Sous une lune pâle, ses yeux se mirent à briller.

— Je dois te tuer pour ça.

Deux mois de sa vie venaient de s'effondrer. Il la dévisagea, cette fille qu'il pensait connaître mieux que personne. Et il y vit un visage qu'il n'avait jamais aperçu auparavant.

— Comment s'appelle-t-il ? articula-t-il après un bref instant de silence.

Parce que c'était l'unique question qu'il se sentait capable de poser.

— Liam Restrie.

Une aiguille lui perça le coeur. Il en oublia l'arme pointée sur lui. Il en oublia le froid engourdissant. Il n'eut dans l'esprit que cet homme qui avait failli détruire sa sœur et lui prenait maintenant la fille qu'il aimait.

— Je dois le faire, tu comprends ? Pour la première fois, j'ai l'opportunité de vivre autre part que dans la rue, je veux la saisir. Et c'est l'unique moyen.

— Qui te donne cet argent ?

Sa main se mit légèrement à trembler.

— C'est moi qui ai versé du cyanure dans la bouteille d'Emma. C'est moi qui ai ordonné à la femme de ménage de Memphis d'inscrire son nom sur le Mur. C'est moi. Mais j'ai échoué, et je dois réparer mon erreur.
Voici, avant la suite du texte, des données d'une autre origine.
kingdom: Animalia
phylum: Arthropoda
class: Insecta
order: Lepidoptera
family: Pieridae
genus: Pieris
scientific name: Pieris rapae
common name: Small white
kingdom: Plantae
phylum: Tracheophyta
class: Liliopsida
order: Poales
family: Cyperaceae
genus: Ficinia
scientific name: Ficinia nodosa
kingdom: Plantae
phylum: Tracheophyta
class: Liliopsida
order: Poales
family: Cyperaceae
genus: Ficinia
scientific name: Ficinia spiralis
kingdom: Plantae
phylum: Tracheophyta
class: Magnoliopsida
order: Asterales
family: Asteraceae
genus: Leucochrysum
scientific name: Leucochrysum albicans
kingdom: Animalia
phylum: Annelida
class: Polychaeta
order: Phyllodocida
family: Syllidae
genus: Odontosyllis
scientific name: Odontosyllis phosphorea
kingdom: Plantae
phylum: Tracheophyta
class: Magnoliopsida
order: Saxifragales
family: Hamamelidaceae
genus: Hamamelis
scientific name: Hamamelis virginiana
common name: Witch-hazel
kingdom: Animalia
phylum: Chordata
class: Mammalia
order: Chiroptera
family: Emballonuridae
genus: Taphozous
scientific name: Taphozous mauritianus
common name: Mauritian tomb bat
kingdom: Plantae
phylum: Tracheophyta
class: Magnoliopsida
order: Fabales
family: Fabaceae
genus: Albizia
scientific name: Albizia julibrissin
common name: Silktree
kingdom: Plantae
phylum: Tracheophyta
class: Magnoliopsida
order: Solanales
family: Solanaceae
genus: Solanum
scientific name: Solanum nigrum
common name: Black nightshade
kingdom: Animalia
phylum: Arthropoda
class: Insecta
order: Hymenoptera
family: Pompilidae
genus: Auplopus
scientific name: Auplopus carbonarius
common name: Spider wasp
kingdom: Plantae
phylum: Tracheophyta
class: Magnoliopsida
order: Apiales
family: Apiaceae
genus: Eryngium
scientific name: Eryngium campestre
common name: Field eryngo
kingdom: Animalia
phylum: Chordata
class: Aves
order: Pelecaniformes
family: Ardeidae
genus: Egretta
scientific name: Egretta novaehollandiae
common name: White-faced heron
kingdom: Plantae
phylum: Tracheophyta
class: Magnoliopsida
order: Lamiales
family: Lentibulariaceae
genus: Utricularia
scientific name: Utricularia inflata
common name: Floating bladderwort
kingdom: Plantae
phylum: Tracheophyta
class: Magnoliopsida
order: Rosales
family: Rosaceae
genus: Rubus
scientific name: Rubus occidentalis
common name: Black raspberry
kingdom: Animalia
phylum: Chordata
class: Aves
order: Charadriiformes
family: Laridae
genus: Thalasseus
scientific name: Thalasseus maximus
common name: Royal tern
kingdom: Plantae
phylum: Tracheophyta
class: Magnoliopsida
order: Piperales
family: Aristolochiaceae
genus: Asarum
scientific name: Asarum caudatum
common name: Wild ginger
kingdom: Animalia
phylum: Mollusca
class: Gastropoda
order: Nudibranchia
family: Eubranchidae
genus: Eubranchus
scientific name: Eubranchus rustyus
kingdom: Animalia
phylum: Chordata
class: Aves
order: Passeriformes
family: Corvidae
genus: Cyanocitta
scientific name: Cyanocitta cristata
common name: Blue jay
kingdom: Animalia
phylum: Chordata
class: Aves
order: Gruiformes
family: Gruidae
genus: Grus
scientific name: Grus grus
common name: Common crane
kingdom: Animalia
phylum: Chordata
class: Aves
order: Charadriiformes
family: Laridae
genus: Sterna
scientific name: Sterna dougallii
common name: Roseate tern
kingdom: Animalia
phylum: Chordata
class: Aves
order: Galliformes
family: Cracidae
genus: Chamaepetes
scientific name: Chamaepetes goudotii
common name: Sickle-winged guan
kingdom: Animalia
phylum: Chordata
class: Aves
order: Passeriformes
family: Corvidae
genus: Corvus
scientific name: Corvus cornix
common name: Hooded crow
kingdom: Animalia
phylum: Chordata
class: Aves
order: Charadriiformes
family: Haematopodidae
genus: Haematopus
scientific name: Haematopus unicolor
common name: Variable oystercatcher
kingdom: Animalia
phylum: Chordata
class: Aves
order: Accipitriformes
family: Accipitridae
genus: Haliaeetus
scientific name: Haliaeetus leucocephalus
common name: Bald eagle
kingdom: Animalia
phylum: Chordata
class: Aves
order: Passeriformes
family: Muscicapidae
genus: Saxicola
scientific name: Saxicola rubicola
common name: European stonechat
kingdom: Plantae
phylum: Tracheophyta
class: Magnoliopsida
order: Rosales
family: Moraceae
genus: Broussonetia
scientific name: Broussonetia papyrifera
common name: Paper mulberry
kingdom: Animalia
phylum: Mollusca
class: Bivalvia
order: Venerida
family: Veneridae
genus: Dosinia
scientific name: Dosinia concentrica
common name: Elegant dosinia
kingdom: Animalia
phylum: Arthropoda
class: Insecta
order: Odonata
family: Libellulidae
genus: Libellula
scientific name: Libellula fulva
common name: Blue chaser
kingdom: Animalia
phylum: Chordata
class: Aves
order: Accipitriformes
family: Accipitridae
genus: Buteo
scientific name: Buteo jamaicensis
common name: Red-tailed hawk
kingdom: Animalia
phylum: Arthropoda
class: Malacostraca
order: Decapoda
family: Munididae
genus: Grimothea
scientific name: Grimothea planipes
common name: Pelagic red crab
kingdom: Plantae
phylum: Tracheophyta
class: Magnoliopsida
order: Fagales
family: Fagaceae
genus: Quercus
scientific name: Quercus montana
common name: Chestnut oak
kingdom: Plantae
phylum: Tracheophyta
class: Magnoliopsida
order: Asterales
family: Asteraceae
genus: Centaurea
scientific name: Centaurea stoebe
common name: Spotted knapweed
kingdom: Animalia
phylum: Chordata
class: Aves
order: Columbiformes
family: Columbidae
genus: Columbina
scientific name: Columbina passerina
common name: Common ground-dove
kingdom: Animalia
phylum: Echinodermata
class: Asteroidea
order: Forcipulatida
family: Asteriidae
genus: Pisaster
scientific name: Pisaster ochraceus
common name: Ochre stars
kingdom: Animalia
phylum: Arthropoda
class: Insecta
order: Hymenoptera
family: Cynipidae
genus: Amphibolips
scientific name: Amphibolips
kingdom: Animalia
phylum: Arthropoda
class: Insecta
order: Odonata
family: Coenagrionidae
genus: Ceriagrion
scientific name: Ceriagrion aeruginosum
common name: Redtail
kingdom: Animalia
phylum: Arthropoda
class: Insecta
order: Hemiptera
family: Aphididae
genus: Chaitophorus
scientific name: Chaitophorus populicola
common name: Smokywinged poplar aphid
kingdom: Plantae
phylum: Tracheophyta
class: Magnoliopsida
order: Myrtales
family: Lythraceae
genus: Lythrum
— Mais ce n'est pas toi qui est à l'origine du Mur.

Elle eut un petit rire.

— Non, bien sûr que non. Tout ça c'est une histoire qui ne me concerne pas. Il me paye, j'obéis. Il m'a demandé de te tuer, alors je vais te tuer.

Sa dernière phrase embruma ses pensées.

— Pourquoi Emma, et pourquoi moi ?

Son visage tomba dans une expression grave.

— Parce qu'il veut prendre à Philippe Rovel tout ce qu'il a de plus cher.

Il y eut un bref silence. Un temps que Sasha aurait pu utiliser pour essayer de comprendre, mais qui s'évanouit dans la nuit. Puis il y eut le tir. Un bam qui s'éleva au dessus de la cime des arbres et fit fuir tous les animaux aux alentours. Elena se reçut des gouttes de sang. Elle réalisa un pas en arrière, le bras secoué de tremblements. Les yeux de Sasha se recouvrirent d'un voile. Une tâche sombre s'étalait sous sa chemise, à moitié dissimulée par son manteau. Le temps qu'il baisse son menton pour contempler sa poitrine, ses jambes avaient déjà fléchi.

La vie s'échappa de son corps et il tomba. Il y eut un bruit sec quand il cogna le sol. Son visage s'enfonça dans l'herbe gelée. Ses pupilles étaient encore ouvertes. Elles fixaient la route. Avec l'espoir de la reprendre pour retrouver sa soeur. Sa famille. Toute sa clique engrossie par l'argent et la corruption.

Elle reprit doucement son souffle. C'était terminé, elle l'avait fait. Le plus dur était passé. Il fallait qu'elle pense à l'avenir, qu'elle ne se retourne pas. Qu'elle l'oublie lui, Sasha Rovel, celui face à qui elle avait fait semblant pendant deux mois. Elle se pencha vers son cadavre, plaça l'arme dans sa main. Puis elle soutira le téléphone de sa poche, le déverrouilla grâce au code qu'elle connaissait déjà. Elle cliqua sur la conversation avec sa sœur. Écrivit un bref message d'adieu, l'envoya, sortit de sa poche une chiffonnette pour nettoyer l'écran et le placer au même endroit. Elle fit la même chose avec l'arme, prenant bien soin de la caler entre les doigts de Sasha.

Puis, tout en reculant, elle composa le numéro de la police sur son propre téléphone. Quand une voix lui répondit, elle le fixait encore.

— Un suicide, prononça-t-elle d'une voix éteinte.